Ausgeblüht

Einmal so Ende Juni oder Anfang Juli fahre ich seit einigen Jahren nach Germerode um durch Mohnfeldern zu wandern. Dort wird seit geraumer Zeit Schlafmohn angebaut, welcher zu medizinischen Produkten, manchmal aber auch zu Kuchen oder Likeur wird. Die rosaroten Felder, wechseln sich mit bläulichen irgendeiner Futterpflanze, sowie Weizen-, Gerste- und Dinkelfeldern ab, durch die die Landwirte einen Weg gemäht und gewalzt haben.

Der Weg ist je nach Jahr so 3, 4 Kilometer lang und diesen kann man je nach Laune teilweise mit Abstechern, z. B. Entlang des dortigen Panoramawegs verlängern oder verkürzen. Und eine Scheune – heute Mohntenne genannt – lädt zu Kaffee und Kuchen ein. Die Mohnblüte ist quasi zu einer Art Happening geworden.In diesem Jahr begann die Blüte gefühlt relativ früh. Es folgte wechselhaftes Wetter und dann kam die Meldung in der Zeitung: “Die Blüte neigt sich dem Ende entgegen…” Noch am selben Tag nahm ich also die Fotoausrüstung und pilgerte in Richtung des Mohnwanderweges. Zahlreiche Menschen waren unterwegs. Etwas übel stieß, mir dabei ein Typ auf, der sich in Planwagen an einem Traktor ziehen ließ und dabei sichtlich alkoholisiert weiter Schnäpse runterkippte und alles was drumherum lief blöd anlaberte. Man lerne: Alkohol macht selten locker, dafür aber oft dumm. Schlimm wird es, wenn man sich später nicht erinnern kann, was man gemacht hat. Und gerade letzteres ist der Grund warum ich seit Jahren keinen Alkohol mehr trinke.

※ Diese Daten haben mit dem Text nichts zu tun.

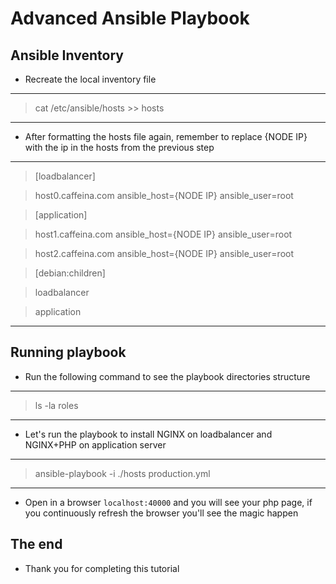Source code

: # Advanced Ansible Playbook


## Ansible Inventory

- Recreate the local inventory file

-------

> cat /etc/ansible/hosts >> hosts

-------

- After formatting the hosts file again, remember to replace {NODE IP} with the ip in the hosts from the previous step

-------

> [loadbalancer]

> host0.caffeina.com ansible_host={NODE IP} ansible_user=root

> [application]

> host1.caffeina.com ansible_host={NODE IP} ansible_user=root

> host2.caffeina.com ansible_host={NODE IP} ansible_user=root

> [debian:children]

> loadbalancer

> application

-------

## Running playbook

- Run the following command to see the playbook directories structure

-------

> ls -la roles

-------

- Let's run the playbook to install NGINX on loadbalancer and NGINX+PHP on application server

-------

> ansible-playbook -i ./hosts production.yml

-------

- Open in a browser `localhost:40000` and you will see your php page, if you continuously refresh the browser you'll see the magic happen


## The end

- Thank you for completing this tutorial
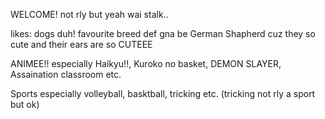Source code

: WELCOME! not rly but yeah
wai stalk..

likes:
dogs duh! favourite breed def gna be German Shapherd cuz they so cute and their ears are so CUTEEE


ANIMEE!! especially Haikyu!!, Kuroko no basket, DEMON SLAYER, Assaination classroom etc.



Sports especially volleyball, basktball, tricking etc. (tricking not rly a sport but ok)




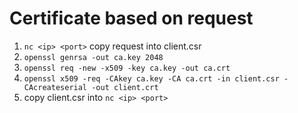 # Certificate based on request

1. `nc <ip> <port>` copy request into client.csr
2. `openssl genrsa -out ca.key 2048`
3. `openssl req -new -x509 -key ca.key -out ca.crt`
4. `openssl x509 -req -CAkey ca.key -CA ca.crt -in client.csr -CAcreateserial -out client.crt`
5. copy client.csr into `nc <ip> <port>`
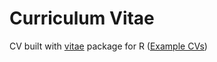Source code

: # Curriculum Vitae

CV built with [vitae](https://cran.r-project.org/web/packages/vitae/index.html) package for R ([Example CVs](https://pkg.mitchelloharawild.com/vitae/#templates))
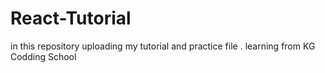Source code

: # React-Tutorial
in this repository uploading my tutorial and practice file . learning from KG Codding School
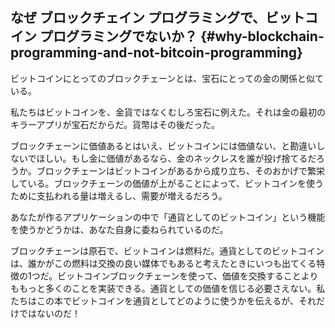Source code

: ## なぜ ブロックチェイン プログラミングで、ビットコイン プログラミングでないか？ {#why-blockchain-programming-and-not-bitcoin-programming}

ビットコインにとってのブロックチェーンとは、宝石にとっての金の関係と似ている。

私たちはビットコインを、金貨ではなくむしろ宝石に例えた。それは金の最初のキラーアプリが宝石だからだ。貨幣はその後だった。

ブロックチェーンに価値あるとはいえ、ビットコインには価値ない、と勘違いしないでほしい。もし金に価値があるなら、金のネックレスを誰が投げ捨てるだろうか。ブロックチェーンはビットコインがあるから成り立ち、そのおかげで繁栄している。ブロックチェーンの価値が上がることによって、ビットコインを使うために支払われる量は増えるし、需要が増えるだろう。

あなたが作るアプリケーションの中で「通貨としてのビットコイン」という機能を使うかどうかは、あなた自身に委ねられているのだ。

ブロックチェーンは原石で、ビットコインは燃料だ。通貨としてのビットコインは、誰かがこの燃料は交換の良い媒体でもあると考えたときにいつも出てくる特徴の1つだ。ビットコインブロックチェーンを使って、価値を交換することよりももっと多くのことを実装できる。通貨としての価値を信じる必要さえない。私たちはこの本でビットコインを通貨としてどのように使うかを伝えるが、それだけではないのだ！
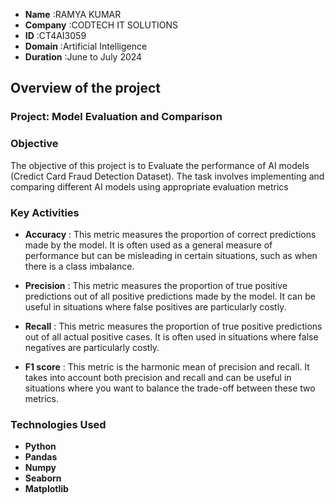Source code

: - **Name** :RAMYA KUMAR
- **Company** :CODTECH IT SOLUTIONS
- **ID** :CT4AI3059
- **Domain**  :Artificial Intelligence
- **Duration** :June to July 2024




## Overview of the project

### Project: Model Evaluation and Comparison

### Objective 
The objective of this project is to Evaluate the performance of AI models (Credict Card Fraud Detection Dataset). The task involves implementing and comparing different AI models using appropriate evaluation metrics
### Key Activities
- **Accuracy** : This metric measures the proportion of correct predictions made by the model. It is often used as a general 
                 measure of performance but can be misleading in certain situations, such as when there is a class imbalance. 
- **Precision** : This metric measures the proportion of true positive predictions out of all positive predictions made by the 
                  model. It can be useful in situations where false positives are particularly costly.

- **Recall** : This metric measures the proportion of true positive predictions out of all actual positive cases. It is often used 
               in situations where false negatives are particularly costly.

- **F1 score** : This metric is the harmonic mean of precision and recall. It takes into account both precision and recall and can 
                 be useful in situations where you want to balance the trade-off between these two metrics.

### Technologies Used 
- **Python**
- **Pandas**
- **Numpy**
- **Seaborn**
- **Matplotlib**

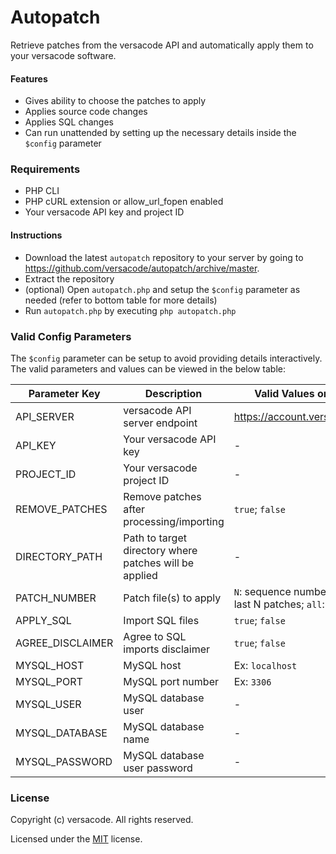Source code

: # Autopatch

Retrieve patches from the versacode API and automatically apply them to your versacode software.

#### Features

  - Gives ability to choose the patches to apply
  - Applies source code changes
  - Applies SQL changes
  - Can run unattended by setting up the necessary details inside the `$config` parameter

### Requirements

  - PHP CLI
  - PHP cURL extension or allow_url_fopen enabled
  - Your versacode API key and project ID

#### Instructions

  - Download the latest `autopatch` repository to your server by going to https://github.com/versacode/autopatch/archive/master.
  - Extract the repository
  - (optional) Open `autopatch.php` and setup the `$config` parameter as needed (refer to bottom table for more details)
  - Run `autopatch.php` by executing `php autopatch.php` 

### Valid Config Parameters

The `$config` parameter can be setup to avoid providing details interactively. The valid parameters and values can be viewed in the below table:

| Parameter Key | Description | Valid Values or Examples |
| ------ | ------ | ------ | 
| API_SERVER | versacode API server endpoint | https://account.versacode.org/api/ |
| API_KEY | Your versacode API key | - |
| PROJECT_ID | Your versacode project ID | - |
| REMOVE_PATCHES | Remove patches after processing/importing | `true`; `false` |
| DIRECTORY_PATH | Path to target directory where patches will be applied | - |
| PATCH_NUMBER | Patch file(s) to apply | `N`: sequence number of patch; `lN`: last N patches; `all`: all patches |
| APPLY_SQL | Import SQL files | `true`; `false` |
| AGREE_DISCLAIMER | Agree to SQL imports disclaimer | `true`; `false` |
| MYSQL_HOST | MySQL host | Ex: `localhost` |
| MYSQL_PORT | MySQL port number | Ex: `3306` |
| MYSQL_USER | MySQL database user | - |
| MYSQL_DATABASE | MySQL database name | - |
| MYSQL_PASSWORD | MySQL database user password | - |


### License

Copyright (c) versacode. All rights reserved.

Licensed under the [MIT](LICENSE) license.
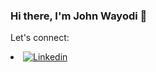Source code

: ### Hi there, I'm John Wayodi 👋
Let's connect:

<a href="https://www.linkedin.com/in/johnwayodi/">
  <li>
    <img alt="Linkedin" src="https://img.shields.io/badge/linkedin-blue?style=for-the-badge&logo=linkedin">
  </li>
</a>
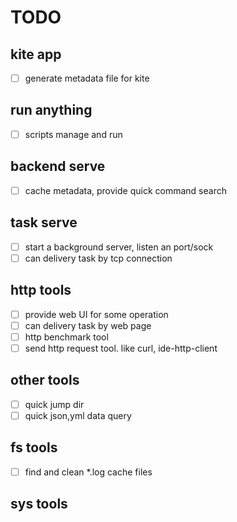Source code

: # TODO

## kite app

- [ ] generate metadata file for kite

## run anything

- [ ] scripts manage and run 

## backend serve

- [ ] cache metadata, provide quick command search

## task serve

- [ ] start a background server, listen an port/sock
- [ ] can delivery task by tcp connection

## http tools

- [ ] provide web UI for some operation
- [ ] can delivery task by web page
- [ ] http benchmark tool
- [ ] send http request tool. like curl, ide-http-client

## other tools

- [ ] quick jump dir
- [ ] quick json,yml data query

## fs tools

- [ ] find and clean *.log cache files

## sys tools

Nun war ich in den Feldern und wunderte mich über eine Fotografin mit einer Kompaktkamera, die sichtlich alles Fotografierte. Ich stellte mir irgendwie die Frage nach dem Motiv. Auf dem Abschnitt wo wir zeitgleich unterwegs waren, waren zwar Felder, aber kaum was was es sich zu Fotografieren lohnte.

Das erste Mohnfeld kam und die Blüte neigte sich nicht dem Ende entgegen. Es war einfach ausgeblüht. Nur noch Kapseln, aber keine rosa Blütenblätter mehr. Die Meldung in der Zeitung kam da doch etwas spät. Schade.

Schade, war auch das was lief oder besser nicht lief. Den ersten großen Anstieg mühte ich mich hinhauf nur damit danach meine reche Hüfte mir klarmachte, das sie das nicht mag. Nicht nur meine Hüfte machte nicht mit, auch das Luftholen lief nicht optimal. Ich zog, wie es Terence Hill mal in einem der Haudrauf-Western so schön sagte, Nebenluft und Hustete vor mich hin. Das Notspray lag natürlich im Auto, da ich es lange nicht mehr brauchte.

Meine Vermutung ist, das das neue Mittel mit dem schwächeren Entzündungshemmer leider eben nicht ausreicht. Denn so Ausschläge unter Belastung kannte ich eigentlich schon lange nich mehr.

Der Weg zog sich. Wieder kam ein Feld, wieder sollte es bergauf gehen. Meine Hüfte rebellierte mittlerweile. Und ich ging nicht in das nächste Feld, sondern den geteerten Weg bergab direkt in Richtung Mohntenne und Auto.

An dem Weg sah ich die einzigen wenigen Mohnblüten. Das kleine Tal war wohl schattig genug, das hier die Blüten etwas länger brauchten. Nur wer sich auf dem offiziellen Weg begeben hat, konnte diese natürlich nicht sehen.

Ich war etwas frustriert. Frustiert das die Meldung, das es sich ausgeblüht hat, so spät kam, noch mehr aber, das sowas einfaches wie ein Fotospaziergang für mich so blöd lief.